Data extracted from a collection
* * *

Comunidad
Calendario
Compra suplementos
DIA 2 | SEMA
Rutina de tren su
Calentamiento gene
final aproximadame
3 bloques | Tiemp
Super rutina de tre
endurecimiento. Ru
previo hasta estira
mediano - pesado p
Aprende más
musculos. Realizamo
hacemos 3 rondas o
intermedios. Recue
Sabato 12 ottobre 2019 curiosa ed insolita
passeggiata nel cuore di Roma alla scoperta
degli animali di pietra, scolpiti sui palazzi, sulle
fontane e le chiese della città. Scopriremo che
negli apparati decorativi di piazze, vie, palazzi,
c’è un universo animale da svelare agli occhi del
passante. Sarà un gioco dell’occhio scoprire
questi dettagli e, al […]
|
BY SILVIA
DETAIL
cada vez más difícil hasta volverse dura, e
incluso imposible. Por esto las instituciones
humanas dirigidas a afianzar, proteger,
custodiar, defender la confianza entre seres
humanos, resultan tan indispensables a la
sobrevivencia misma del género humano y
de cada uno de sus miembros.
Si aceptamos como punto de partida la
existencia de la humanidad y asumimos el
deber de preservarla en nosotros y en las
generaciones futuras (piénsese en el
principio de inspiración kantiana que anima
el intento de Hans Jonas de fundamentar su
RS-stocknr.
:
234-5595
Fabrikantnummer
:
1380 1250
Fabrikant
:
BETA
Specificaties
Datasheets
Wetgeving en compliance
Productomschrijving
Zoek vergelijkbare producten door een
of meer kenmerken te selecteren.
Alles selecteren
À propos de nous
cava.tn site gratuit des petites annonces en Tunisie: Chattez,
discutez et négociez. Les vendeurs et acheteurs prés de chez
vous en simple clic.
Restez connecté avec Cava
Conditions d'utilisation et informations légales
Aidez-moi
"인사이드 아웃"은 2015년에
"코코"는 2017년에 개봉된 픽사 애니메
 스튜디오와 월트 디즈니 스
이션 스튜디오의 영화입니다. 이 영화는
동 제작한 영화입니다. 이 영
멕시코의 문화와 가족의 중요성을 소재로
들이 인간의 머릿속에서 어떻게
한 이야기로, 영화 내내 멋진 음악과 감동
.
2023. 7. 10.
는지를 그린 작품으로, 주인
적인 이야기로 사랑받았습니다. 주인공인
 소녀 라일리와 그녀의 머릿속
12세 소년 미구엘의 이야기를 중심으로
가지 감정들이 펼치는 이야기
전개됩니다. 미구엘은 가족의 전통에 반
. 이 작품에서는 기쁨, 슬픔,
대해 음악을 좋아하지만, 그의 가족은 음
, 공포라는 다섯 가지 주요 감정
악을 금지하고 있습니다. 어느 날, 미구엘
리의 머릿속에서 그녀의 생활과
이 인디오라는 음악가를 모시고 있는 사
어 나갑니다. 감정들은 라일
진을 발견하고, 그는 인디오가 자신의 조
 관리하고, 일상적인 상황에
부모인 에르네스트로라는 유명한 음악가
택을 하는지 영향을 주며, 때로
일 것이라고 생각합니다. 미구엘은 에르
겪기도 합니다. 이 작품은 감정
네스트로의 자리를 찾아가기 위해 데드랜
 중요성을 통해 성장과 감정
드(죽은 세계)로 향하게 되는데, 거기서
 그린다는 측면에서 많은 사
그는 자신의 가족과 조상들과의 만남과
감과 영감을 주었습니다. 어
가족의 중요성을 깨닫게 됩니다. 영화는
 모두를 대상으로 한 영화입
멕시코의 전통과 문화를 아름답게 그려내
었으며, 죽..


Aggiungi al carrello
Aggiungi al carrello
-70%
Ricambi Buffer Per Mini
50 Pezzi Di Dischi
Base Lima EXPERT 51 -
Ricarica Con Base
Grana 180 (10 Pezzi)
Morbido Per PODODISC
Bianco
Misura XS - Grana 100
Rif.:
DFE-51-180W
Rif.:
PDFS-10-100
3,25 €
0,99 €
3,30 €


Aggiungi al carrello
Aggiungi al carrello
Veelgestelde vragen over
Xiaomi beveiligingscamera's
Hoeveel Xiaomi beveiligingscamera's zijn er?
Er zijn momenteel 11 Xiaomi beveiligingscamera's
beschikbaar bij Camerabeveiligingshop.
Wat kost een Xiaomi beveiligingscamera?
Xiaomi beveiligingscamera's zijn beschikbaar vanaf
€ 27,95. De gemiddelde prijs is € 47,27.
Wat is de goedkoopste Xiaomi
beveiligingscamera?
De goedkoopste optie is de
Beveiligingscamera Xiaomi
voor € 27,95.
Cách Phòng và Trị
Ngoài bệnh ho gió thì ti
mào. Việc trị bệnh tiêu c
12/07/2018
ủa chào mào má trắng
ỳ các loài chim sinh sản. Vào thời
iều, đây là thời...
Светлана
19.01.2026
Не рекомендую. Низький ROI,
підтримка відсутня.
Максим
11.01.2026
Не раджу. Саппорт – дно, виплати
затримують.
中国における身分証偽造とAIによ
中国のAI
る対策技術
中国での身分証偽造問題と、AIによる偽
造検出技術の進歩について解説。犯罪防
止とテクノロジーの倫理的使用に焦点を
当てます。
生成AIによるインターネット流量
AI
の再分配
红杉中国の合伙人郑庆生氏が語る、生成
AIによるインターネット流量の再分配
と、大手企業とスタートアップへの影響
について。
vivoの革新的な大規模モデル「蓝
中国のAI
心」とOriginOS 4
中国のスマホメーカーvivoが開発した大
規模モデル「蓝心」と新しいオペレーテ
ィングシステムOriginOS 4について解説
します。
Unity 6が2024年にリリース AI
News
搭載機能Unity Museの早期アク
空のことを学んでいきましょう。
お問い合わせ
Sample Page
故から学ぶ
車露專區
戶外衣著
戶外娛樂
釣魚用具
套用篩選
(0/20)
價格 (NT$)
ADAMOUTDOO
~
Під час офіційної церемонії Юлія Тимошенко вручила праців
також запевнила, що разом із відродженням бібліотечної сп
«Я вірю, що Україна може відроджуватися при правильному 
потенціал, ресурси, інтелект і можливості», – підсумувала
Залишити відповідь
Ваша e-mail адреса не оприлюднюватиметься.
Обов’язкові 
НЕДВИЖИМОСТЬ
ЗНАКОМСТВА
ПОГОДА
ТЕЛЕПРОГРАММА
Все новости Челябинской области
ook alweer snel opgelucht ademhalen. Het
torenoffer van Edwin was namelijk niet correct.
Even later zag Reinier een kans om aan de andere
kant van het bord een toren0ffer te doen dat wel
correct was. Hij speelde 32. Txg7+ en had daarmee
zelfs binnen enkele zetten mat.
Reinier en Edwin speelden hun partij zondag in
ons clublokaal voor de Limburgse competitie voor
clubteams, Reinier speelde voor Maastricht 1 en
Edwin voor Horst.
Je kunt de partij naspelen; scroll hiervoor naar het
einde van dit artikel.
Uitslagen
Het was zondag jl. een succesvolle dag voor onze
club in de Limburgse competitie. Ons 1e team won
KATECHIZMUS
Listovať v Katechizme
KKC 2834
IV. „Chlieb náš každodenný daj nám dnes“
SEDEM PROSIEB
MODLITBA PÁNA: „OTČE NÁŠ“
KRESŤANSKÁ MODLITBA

* * *

--- Directions ---
Copy, please, exactly the lines that start at the first line of the data and end at the line containing "2017년에 개봉된 픽사 애니메", both kept and no others.

--- Expected output ---
Comunidad
Calendario
Compra suplementos
DIA 2 | SEMA
Rutina de tren su
Calentamiento gene
final aproximadame
3 bloques | Tiemp
Super rutina de tre
endurecimiento. Ru
previo hasta estira
mediano - pesado p
Aprende más
musculos. Realizamo
hacemos 3 rondas o
intermedios. Recue
Sabato 12 ottobre 2019 curiosa ed insolita
passeggiata nel cuore di Roma alla scoperta
degli animali di pietra, scolpiti sui palazzi, sulle
fontane e le chiese della città. Scopriremo che
negli apparati decorativi di piazze, vie, palazzi,
c’è un universo animale da svelare agli occhi del
passante. Sarà un gioco dell’occhio scoprire
questi dettagli e, al […]
|
BY SILVIA
DETAIL
cada vez más difícil hasta volverse dura, e
incluso imposible. Por esto las instituciones
humanas dirigidas a afianzar, proteger,
custodiar, defender la confianza entre seres
humanos, resultan tan indispensables a la
sobrevivencia misma del género humano y
de cada uno de sus miembros.
Si aceptamos como punto de partida la
existencia de la humanidad y asumimos el
deber de preservarla en nosotros y en las
generaciones futuras (piénsese en el
principio de inspiración kantiana que anima
el intento de Hans Jonas de fundamentar su
RS-stocknr.
:
234-5595
Fabrikantnummer
:
1380 1250
Fabrikant
:
BETA
Specificaties
Datasheets
Wetgeving en compliance
Productomschrijving
Zoek vergelijkbare producten door een
of meer kenmerken te selecteren.
Alles selecteren
À propos de nous
cava.tn site gratuit des petites annonces en Tunisie: Chattez,
discutez et négociez. Les vendeurs et acheteurs prés de chez
vous en simple clic.
Restez connecté avec Cava
Conditions d'utilisation et informations légales
Aidez-moi
"인사이드 아웃"은 2015년에
"코코"는 2017년에 개봉된 픽사 애니메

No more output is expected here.